Glaubwürdig erschien mir die Geschichte deshalb, weil Zeugen berichteten, dass der Dicke ein Puff-Freier sei und sich von den ‚Damen des Gewerbes’ gerne versklaven und an der Leine führen ließ. Sogar bellen und das Bein heben soll er dabei. Masochistische Unterwürfigkeit, gleich welchen dominanten Wesen gegenüber, schien des Dicken Hobby zu sein. Unglaublich! Denn wer den ruhigen 3 Zentner Mann nicht näher kannte, würde ihn für einen seriösen Geschäftsmann halten.

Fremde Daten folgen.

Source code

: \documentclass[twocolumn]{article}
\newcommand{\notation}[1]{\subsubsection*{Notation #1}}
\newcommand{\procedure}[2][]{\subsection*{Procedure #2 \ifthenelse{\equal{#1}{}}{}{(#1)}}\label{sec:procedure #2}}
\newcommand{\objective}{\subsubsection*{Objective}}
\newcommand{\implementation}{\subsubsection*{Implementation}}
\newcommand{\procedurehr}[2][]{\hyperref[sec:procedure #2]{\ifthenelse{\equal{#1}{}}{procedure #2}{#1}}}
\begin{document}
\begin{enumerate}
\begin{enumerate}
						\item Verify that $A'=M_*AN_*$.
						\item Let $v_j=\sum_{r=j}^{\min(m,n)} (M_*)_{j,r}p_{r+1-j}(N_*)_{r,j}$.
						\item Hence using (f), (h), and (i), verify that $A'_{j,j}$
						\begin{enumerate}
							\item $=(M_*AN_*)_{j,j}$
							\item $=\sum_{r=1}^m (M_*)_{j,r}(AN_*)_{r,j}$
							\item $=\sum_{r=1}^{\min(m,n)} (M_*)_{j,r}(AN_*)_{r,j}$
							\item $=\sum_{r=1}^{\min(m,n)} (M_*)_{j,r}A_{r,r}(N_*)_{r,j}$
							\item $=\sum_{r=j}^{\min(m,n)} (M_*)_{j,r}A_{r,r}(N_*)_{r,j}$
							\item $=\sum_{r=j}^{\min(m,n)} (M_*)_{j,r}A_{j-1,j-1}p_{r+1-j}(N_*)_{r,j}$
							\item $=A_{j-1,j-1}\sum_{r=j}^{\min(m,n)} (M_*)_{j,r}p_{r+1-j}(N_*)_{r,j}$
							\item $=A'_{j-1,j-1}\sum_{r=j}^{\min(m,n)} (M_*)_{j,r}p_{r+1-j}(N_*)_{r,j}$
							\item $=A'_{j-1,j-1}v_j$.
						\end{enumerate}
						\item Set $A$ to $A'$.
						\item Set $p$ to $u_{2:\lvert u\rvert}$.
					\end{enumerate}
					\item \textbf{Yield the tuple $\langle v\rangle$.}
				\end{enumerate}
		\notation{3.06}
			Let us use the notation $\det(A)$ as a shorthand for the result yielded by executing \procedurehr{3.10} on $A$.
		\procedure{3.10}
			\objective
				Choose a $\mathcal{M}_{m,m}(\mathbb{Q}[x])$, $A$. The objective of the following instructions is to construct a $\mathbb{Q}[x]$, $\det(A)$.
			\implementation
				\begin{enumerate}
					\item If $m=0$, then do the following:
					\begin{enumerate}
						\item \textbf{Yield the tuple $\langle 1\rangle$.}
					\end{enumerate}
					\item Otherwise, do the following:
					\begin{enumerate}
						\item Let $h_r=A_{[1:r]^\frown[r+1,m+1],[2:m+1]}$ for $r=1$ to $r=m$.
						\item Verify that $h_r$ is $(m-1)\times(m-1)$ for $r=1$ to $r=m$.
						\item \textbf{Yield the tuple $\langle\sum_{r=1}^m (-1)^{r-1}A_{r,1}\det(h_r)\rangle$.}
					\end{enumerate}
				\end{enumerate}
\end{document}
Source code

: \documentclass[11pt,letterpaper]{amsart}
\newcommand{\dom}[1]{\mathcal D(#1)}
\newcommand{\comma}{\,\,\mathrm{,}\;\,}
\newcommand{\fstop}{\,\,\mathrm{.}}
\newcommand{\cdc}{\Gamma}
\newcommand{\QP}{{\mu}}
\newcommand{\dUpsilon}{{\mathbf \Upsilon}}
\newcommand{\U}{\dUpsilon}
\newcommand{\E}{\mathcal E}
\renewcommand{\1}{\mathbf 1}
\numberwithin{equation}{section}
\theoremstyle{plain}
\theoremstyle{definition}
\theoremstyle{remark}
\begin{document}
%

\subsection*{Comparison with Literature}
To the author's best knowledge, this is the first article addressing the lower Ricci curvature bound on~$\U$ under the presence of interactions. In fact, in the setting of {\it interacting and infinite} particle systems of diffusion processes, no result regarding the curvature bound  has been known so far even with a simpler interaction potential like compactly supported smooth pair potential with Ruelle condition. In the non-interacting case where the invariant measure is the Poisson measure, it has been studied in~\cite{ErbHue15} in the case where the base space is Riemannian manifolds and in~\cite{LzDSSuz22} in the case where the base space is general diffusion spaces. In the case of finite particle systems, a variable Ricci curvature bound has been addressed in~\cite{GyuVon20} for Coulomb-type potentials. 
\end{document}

Der Boxer hatte seine nette, kumpelhaft-brüderliche Art mir gegenüber beibehalten. So war er auch früher immer. Ich hatte Ede schon immer gemocht, weil er zu den ‚Starken’ gehört, die ihre Stärken nicht dadurch beweisen, indem sie die ‚Schwachen’ zu unterdrücken versuchen. Obwohl ich zu Udos Zeiten, aus geschäftlichen Gründen, einmal fürchterlich mit Ede aneinander geraten war, konnte ich ihm nicht böse sein. Er ist ein Mann, zu dessen Wort man Vertrauen haben kann. Seine abschließenden freundschaftlichen Worte hatten in mir tatsächlich eine Art vertrauenserweckende Sicherheit hervorgerufen. Was mir besonders an Wolfram imponierte, war, dass er der einzige treue Mann war, den ich kannte. An welchen Orten zu welchen Zeiten und unter welchen Umständen ich ihn traf, immer allein oder mit Kumpels. Nie mit fremden Frauen. Außer Zocken und Sport schien er keinerlei Außerhäusliche Interessen zu haben. Dumme Sprüche, abfällige Reden oder lüsterne Blicke auf fremde weibliche Hinterteile, all diese Dinge gab es bei ihm nicht! Deshalb war seine Frau um ihn zu beneiden!